As if going back to college after more than a decade away wasn't nerve-wracking enough, Jessica Leech found those already frayed nerves being grated upon by a fuzzy-faced Fairmont State freshman who asked if she were their English professor.
She quickly bit tongue, edited her thoughts and opted to tell the kid that no, she was a student just like the rest of those sitting at the desks. But she soon learned that she and the professor were both 32 years old.
"All my other professors are older than me, thank goodness," she said.
Leech is among a growing number of what is considered non-traditional college students, those who have experienced a high school class reunion or two before going back to either finish a degree or obtain another one.
Leech, like most high school graduates, enrolled in college but soon found herself struggling.
"My grades were slipping because I was paying too much attention to my social life and not enough to my grades," she said. "I was more concerned where the next party was instead of studying."
After two years of struggles, she decided to sit out a year to re-evaluate her future. But a year turned into 10, as she got married and dealt with life's other issues. She thought about going back to school about two years ago, but finally got the nerve to do so this spring.
"It was scary at first, with all these young kids around," Leech said. "I had to teach myself how to study all over again. I had forgotten how to study."

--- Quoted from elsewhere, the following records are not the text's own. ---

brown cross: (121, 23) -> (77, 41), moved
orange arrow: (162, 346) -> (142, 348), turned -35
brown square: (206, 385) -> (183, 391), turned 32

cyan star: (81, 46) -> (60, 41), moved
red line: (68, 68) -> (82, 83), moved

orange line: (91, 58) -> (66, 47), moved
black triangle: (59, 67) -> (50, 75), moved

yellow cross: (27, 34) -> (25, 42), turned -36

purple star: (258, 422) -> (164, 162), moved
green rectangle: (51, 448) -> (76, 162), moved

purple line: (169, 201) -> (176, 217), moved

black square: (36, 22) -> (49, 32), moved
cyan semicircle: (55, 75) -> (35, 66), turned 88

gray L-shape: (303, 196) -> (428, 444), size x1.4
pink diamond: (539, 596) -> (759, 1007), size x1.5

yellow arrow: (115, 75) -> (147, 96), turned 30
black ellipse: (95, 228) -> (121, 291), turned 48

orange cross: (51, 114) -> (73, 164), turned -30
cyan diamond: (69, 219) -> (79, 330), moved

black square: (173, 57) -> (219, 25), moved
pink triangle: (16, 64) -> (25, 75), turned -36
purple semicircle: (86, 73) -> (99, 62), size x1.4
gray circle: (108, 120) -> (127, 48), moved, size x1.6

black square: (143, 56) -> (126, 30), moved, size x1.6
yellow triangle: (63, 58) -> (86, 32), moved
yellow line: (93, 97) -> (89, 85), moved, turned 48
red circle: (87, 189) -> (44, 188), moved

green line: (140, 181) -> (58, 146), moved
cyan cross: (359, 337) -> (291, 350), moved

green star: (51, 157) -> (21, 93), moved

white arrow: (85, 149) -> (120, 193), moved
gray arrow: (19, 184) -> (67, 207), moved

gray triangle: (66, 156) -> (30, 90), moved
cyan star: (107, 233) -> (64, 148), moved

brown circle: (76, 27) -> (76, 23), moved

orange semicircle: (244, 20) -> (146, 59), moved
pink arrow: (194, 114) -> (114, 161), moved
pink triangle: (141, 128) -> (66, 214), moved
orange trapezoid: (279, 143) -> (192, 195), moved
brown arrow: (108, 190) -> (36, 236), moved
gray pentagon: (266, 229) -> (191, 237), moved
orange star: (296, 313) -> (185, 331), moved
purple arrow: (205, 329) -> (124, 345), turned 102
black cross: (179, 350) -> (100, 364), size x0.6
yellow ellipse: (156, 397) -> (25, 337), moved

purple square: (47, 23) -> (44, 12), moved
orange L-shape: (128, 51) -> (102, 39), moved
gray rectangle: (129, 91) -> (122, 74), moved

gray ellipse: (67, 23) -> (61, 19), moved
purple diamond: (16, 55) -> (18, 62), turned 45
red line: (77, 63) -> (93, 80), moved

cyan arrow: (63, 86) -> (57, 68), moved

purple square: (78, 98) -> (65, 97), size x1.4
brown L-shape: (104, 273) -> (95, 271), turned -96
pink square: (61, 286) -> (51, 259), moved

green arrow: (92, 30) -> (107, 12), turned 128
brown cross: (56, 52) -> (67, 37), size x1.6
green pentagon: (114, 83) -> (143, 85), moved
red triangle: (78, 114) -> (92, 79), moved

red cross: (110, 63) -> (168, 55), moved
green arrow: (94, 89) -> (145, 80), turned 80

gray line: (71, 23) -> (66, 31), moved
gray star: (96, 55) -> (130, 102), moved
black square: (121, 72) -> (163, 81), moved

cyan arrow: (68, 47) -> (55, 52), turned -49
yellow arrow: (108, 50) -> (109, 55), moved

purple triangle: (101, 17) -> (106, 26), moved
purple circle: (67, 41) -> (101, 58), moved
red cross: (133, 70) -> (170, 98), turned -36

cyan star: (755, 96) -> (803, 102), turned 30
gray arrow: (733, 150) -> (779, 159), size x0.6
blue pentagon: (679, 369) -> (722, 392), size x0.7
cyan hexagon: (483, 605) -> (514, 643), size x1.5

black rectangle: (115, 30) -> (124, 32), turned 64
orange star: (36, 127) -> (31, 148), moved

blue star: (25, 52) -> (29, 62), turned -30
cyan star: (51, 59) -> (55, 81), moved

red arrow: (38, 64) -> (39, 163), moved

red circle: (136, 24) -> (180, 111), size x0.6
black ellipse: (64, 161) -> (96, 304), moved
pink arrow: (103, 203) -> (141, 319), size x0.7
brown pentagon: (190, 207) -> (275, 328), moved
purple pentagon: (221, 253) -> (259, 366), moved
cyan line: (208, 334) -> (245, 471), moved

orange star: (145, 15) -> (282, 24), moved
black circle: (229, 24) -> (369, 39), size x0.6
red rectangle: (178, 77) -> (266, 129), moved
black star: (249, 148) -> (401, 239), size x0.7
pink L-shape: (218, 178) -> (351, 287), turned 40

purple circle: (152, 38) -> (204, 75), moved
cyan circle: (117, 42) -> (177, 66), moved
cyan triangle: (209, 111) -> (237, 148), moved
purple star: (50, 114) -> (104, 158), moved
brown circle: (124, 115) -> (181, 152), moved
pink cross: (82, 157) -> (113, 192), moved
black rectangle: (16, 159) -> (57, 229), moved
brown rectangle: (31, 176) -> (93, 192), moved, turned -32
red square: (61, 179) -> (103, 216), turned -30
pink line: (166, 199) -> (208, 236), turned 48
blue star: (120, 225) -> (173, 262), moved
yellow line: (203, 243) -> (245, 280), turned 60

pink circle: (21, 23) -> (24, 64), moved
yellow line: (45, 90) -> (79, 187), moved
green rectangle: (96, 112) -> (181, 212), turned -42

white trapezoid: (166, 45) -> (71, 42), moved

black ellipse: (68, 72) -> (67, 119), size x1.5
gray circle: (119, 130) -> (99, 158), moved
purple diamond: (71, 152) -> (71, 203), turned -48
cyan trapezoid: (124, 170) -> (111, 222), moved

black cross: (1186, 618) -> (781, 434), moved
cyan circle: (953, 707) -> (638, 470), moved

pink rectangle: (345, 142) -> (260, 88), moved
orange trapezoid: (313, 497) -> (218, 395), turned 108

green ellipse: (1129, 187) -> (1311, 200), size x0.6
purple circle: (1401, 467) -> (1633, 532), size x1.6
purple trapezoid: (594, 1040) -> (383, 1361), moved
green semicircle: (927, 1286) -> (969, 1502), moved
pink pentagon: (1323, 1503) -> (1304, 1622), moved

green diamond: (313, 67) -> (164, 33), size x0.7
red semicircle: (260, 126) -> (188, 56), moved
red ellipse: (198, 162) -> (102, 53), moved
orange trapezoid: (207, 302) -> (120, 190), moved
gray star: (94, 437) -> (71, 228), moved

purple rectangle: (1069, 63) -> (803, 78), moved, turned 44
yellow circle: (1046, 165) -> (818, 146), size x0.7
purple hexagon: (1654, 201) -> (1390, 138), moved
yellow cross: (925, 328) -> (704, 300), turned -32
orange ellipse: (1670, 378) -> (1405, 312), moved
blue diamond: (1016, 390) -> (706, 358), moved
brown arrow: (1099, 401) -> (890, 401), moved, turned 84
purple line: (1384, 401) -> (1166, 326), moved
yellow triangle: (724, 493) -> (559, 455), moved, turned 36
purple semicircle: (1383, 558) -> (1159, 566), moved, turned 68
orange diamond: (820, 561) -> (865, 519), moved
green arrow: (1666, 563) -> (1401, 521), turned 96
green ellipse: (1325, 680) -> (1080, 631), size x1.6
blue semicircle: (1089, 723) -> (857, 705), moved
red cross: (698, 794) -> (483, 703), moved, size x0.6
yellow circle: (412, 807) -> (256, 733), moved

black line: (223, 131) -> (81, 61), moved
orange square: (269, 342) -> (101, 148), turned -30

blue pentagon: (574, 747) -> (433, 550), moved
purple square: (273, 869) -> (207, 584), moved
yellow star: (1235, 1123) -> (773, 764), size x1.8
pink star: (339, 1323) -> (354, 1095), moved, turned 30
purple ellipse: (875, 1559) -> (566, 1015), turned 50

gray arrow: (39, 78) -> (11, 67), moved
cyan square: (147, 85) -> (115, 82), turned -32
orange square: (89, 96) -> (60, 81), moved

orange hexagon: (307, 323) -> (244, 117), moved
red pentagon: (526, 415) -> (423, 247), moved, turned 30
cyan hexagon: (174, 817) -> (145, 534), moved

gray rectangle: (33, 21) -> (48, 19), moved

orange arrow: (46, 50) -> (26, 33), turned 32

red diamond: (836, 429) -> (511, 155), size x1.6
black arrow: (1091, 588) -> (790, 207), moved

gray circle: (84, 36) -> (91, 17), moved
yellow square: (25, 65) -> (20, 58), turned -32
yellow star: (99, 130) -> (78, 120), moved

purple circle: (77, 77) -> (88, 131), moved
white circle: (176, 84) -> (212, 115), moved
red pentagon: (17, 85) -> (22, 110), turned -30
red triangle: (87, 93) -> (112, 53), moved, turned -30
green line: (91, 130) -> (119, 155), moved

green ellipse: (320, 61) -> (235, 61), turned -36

Working during those interim years as a child care provider helped her decide that she wanted to pursue a career in elementary education. She is taking 12 hours of credits during this semester, and she has plans to continue through summer school. Leech said she hopes to gradually increase her course load to 18 hours per semester so that she can graduate in three years.
"I'm older now and more mature," she said. "I know what I want to do. I can handle school and stress better than when I was 18."
But the maturity still doesn't mean there won't have to be a delicate balancing act between school and home. She teaches Sunday School and is her church's youth group leader, and she still works and runs the household.
"Finding time for school, work and spending time with (husband) Garth is hard," she said. "But when I'm home, I try to be home. It's really hard. I need six more hours in the day.
"Garth's been very supportive," she added. "He's been a huge help."
Leech said she also has noticed that, other than the technological advances and the online offerings, not much has changed on campus. "I see these kids, and I'm thinking, 'Oh my gosh, they have no idea,"' she said. "They're concerned about going to the next party. That was my problem the first time around, and now I'm thinking about when my next paper is due."